Mayat perempuan yang ditemukan warga dalam kondisi mengenaskan itu mengambang dan tersangkut di ranting pohon waru di pinggiran Sungai Bah Bolon. Kondisi jenazah yang telah membusuk membuat proses identifikasi menjadi jauh lebih sulit. Namun bagi Aipda Sujid Saputra, tugas bukan sekadar pekerjaan, melainkan bentuk pengabdian untuk memberikan kepastian bagi keluarga korban yang mungkin masih menunggu kabar.

“Kami tidak boleh menyerah dengan keadaan. Walaupun kondisi korban sangat memprihatinkan dan proses evakuasi cukup berat, kami tetap harus bekerja maksimal agar identitas korban bisa terungkap,” ucap Aipda Sujid Saputra dengan nada tenang.

Kasus penemuan mayat tersebut pertama kali diketahui sekitar pukul 16.00 WIB oleh dua nelayan, Heri Susanto (41) dan Nuriadi (35), yang sedang menjaring ikan di sepanjang Sungai Bah Bolon. Keduanya sontak terkejut saat melihat sesosok tubuh perempuan tersangkut di ranting pohon di tepian sungai.

Laporan itu kemudian diteruskan kepada pihak kepolisian. Kapolsek Bandar Huluan IPTU Patar Banjarnahor SH MH bersama personel langsung bergerak menuju lokasi untuk mengamankan TKP. Tidak lama berselang, Tim INAFIS Polres Simalungun tiba untuk melakukan pemeriksaan forensik.

Di tengah suasana malam yang sunyi, Aipda Sujid Saputra bersama tim tetap bekerja dengan teliti. Setiap detail diperiksa satu per satu. Dari tubuh korban, petugas menemukan pakaian berupa celana panjang hitam bergaris merah dan kaos lengan panjang warna merah muda yang masih melekat di tubuh korban.

Bagi sebagian orang, pekerjaan itu mungkin terlihat berat dan menyeramkan.
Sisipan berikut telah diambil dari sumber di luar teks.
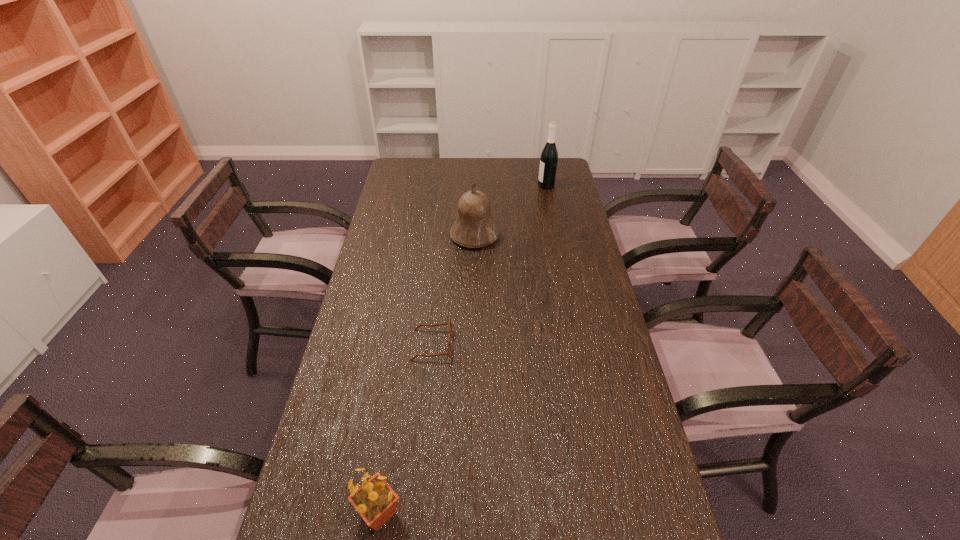
You are a GUI agent. You are given a task and a screenshot of the screen. Output one action in this format:
    pyautogui.click(x=<x>, y=<y>)
    Task: Click on the object that is at the far edge
    The image size is (960, 540).
    Given the screenshot: What is the action you would take?
    pyautogui.click(x=549, y=156)

Locate an element on the screen. This screenshot has height=540, width=960. object that is at the right edge is located at coordinates (549, 156).

Find the location of a particular element. The width and height of the screenshot is (960, 540). object that is at the far right corner is located at coordinates point(549,156).

This screenshot has height=540, width=960. In the image, there is a desktop. What are the coordinates of `vacant space at the far edge` in the screenshot? It's located at (445, 181).

Where is `vacant space at the left edge of the desktop`? The image size is (960, 540). vacant space at the left edge of the desktop is located at coordinates (404, 224).

The height and width of the screenshot is (540, 960). I want to click on vacant space at the right edge of the desktop, so click(618, 454).

The image size is (960, 540). In the image, there is a desktop. What are the coordinates of `vacant space at the far left corner` in the screenshot? It's located at (397, 173).

Find the location of `free space that is in between the spectacles and the farthest object`. free space that is in between the spectacles and the farthest object is located at coordinates (490, 265).

The height and width of the screenshot is (540, 960). What are the coordinates of `vacant area between the rightmost object and the second farthest object` in the screenshot? It's located at (511, 211).

The image size is (960, 540). I want to click on vacant area that lies between the third farthest object and the tallest object, so click(490, 265).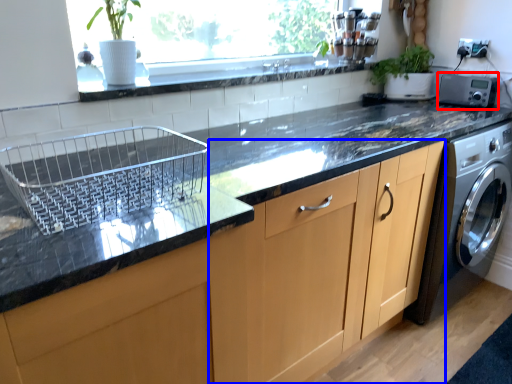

Namun bagi Aipda Sujid Saputra, setiap korban tetap harus diperlakukan dengan hormat karena di balik tubuh yang tak bernyawa itu ada keluarga yang berharap kepastian.

“Kami ingin memastikan semua proses berjalan dengan baik. Tidak ada yang kami tinggalkan sebelum tugas selesai,” ungkapnya.

Proses evakuasi baru selesai sekitar pukul 20.30 WIB. Setelah itu, jenazah dibawa ke RSUD dr Djasamen Saragih Kota Pematangsiantar untuk pemeriksaan lebih lanjut, termasuk visum dan autopsi guna mengetahui penyebab pasti kematian korban.

Kasi Humas Polres Simalungun AKP Verry Purba memberikan apresiasi atas dedikasi yang ditunjukkan personel INAFIS tersebut. Menurutnya, apa yang dilakukan Aipda Sujid Saputra menjadi gambaran nyata bagaimana anggota Polri hadir bukan hanya sebagai penegak hukum, tetapi juga sebagai pelayan kemanusiaan.

“Di balik tugas berat yang dijalankan, ada rasa tanggung jawab dan kepedulian yang besar agar korban mendapatkan penanganan yang layak dan keluarganya bisa menemukan kepastian,” ujar AKP Verry Purba.

Polres Simalungun juga mengimbau masyarakat yang merasa kehilangan anggota keluarga atau memiliki informasi terkait identitas korban agar segera menghubungi Polsek Bandar Huluan maupun Polres Simalungun untuk membantu proses identifikasi.